Un directeur de publication arrêté après des propos tenus lors d’un forum médiatique à Bamako

Un journaliste malien a été placé en détention ce lundi après avoir été convoqué par la justice. Cette décision intervient quelques jours après ses déclarations critiques envers la junte militaire lors du Forum panafricain des médias, qui s’est tenu à Bamako du 3 au 6 juin.

Une convocation suivie d’une incarcération

Chahana Takiou, directeur de publication du bihebdomadaire malien 22 Septembre, a été entendu par le procureur du pôle de lutte contre la cybercriminalité. Selon une source judiciaire sous anonymat, il a été placé sous mandat de dépôt pour « atteinte au crédit de l’État à travers l’institution judiciaire ». Son procès est prévu pour le 27 juillet prochain.

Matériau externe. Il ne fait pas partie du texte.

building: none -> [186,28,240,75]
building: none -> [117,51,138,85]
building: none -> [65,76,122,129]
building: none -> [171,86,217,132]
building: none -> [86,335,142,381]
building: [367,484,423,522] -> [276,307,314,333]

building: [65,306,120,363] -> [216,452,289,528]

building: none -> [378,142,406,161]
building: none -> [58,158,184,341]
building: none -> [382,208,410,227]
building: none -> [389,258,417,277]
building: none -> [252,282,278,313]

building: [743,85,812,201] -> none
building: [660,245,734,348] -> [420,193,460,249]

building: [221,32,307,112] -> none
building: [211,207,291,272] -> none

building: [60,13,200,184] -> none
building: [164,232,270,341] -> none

Des proches du journaliste ont confirmé son incarcération à l’issue de cette audience.

Des déclarations jugées problématiques

Lors d’un panel animé par Idrissa Hamidou Touré, procureur d’un tribunal de Bamako, Chahana Takiou avait lancé : « Il n’y a aucune dynamique de paix au Mali. Vous arrêtez les journalistes et au lieu de les juger selon le régime de presse et délit de presse au Mali, c’est la loi sur la cybercriminalité que vous appliquez ».

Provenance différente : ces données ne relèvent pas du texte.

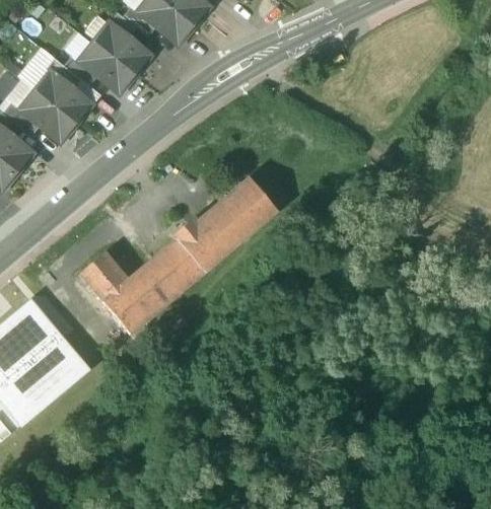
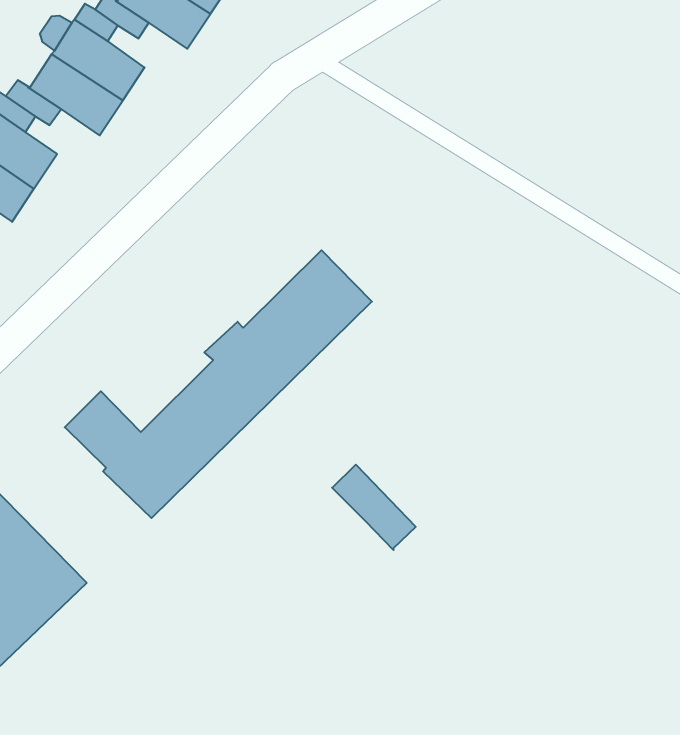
building: none -> [332,465,416,550]

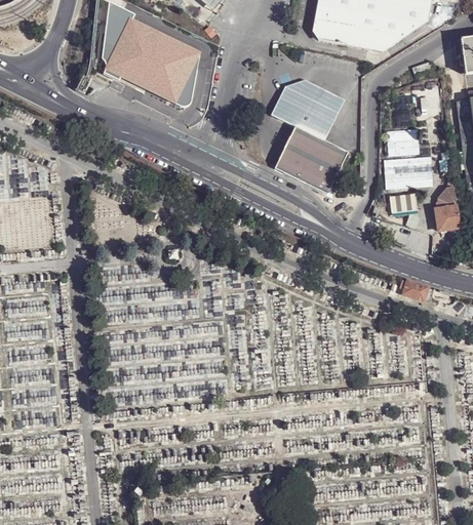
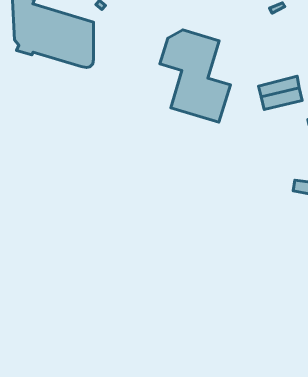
building: [386,129,418,156] -> none
building: [389,194,417,214] -> none

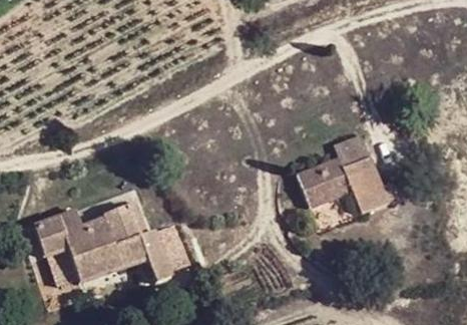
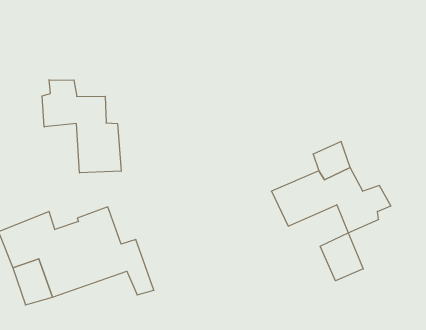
building: none -> [42,80,121,173]
building: none -> [320,233,363,281]

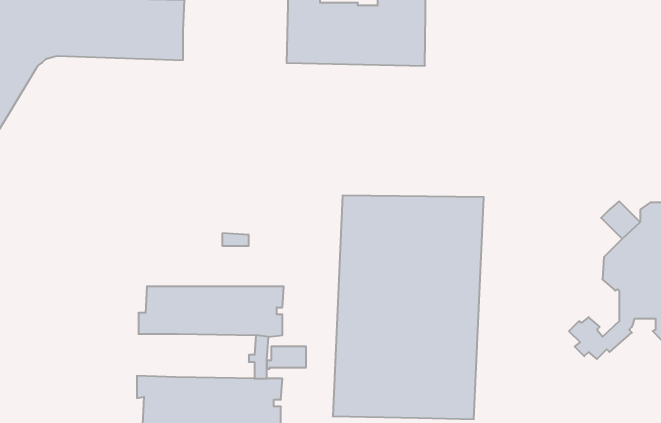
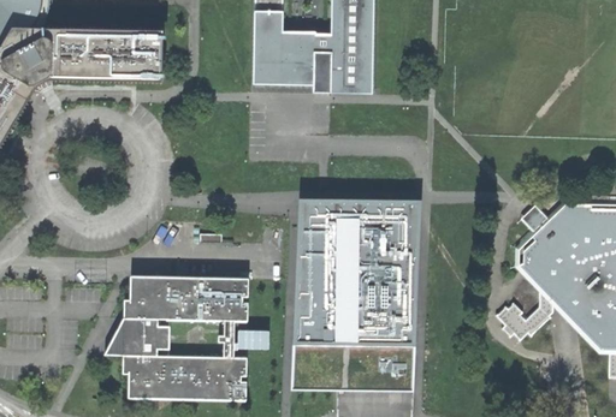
building: none -> [105,318,170,356]

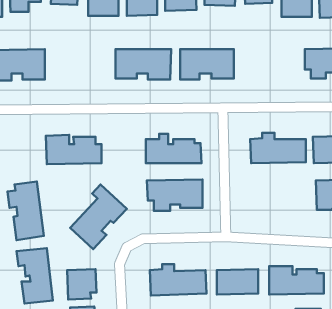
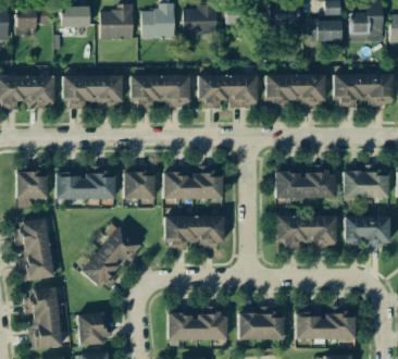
building: none -> [265,74,325,108]
building: none -> [64,75,123,108]
building: none -> [16,172,48,208]
building: none -> [124,172,156,199]
building: none -> [276,215,336,249]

Ces propos ont visiblement été pris très au sérieux par les autorités judiciaires, qui ont retenu une qualification pénale basée sur la cybercriminalité.

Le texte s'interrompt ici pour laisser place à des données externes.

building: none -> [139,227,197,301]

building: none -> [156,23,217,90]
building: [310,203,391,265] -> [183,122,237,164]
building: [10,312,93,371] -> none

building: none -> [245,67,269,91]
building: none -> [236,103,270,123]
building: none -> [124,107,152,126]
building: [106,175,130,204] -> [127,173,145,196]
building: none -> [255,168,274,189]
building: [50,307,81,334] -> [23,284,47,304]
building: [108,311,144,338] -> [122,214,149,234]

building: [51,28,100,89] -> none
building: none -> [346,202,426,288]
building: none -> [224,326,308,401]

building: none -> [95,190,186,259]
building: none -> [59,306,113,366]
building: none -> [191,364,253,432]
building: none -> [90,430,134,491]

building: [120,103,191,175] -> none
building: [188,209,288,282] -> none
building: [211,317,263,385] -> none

Réactions de la profession : incompréhension et condamnation

Dans un communiqué rendu public en soirée, la Maison de la Presse du Mali a exprimé sa « profonde préoccupation » face à cette incarcération. L’organisation dénonce un mandat de dépôt qu’elle juge « flagrant et grave » envers la liberté d’opinion et de presse.

« La justice, la presse et notre pays subissent une atteinte sans précédent à leur image », peut-on lire dans le texte. La Maison de la Presse, aux côtés des organisations professionnelles des médias, condamne avec fermeté cette décision judiciaire.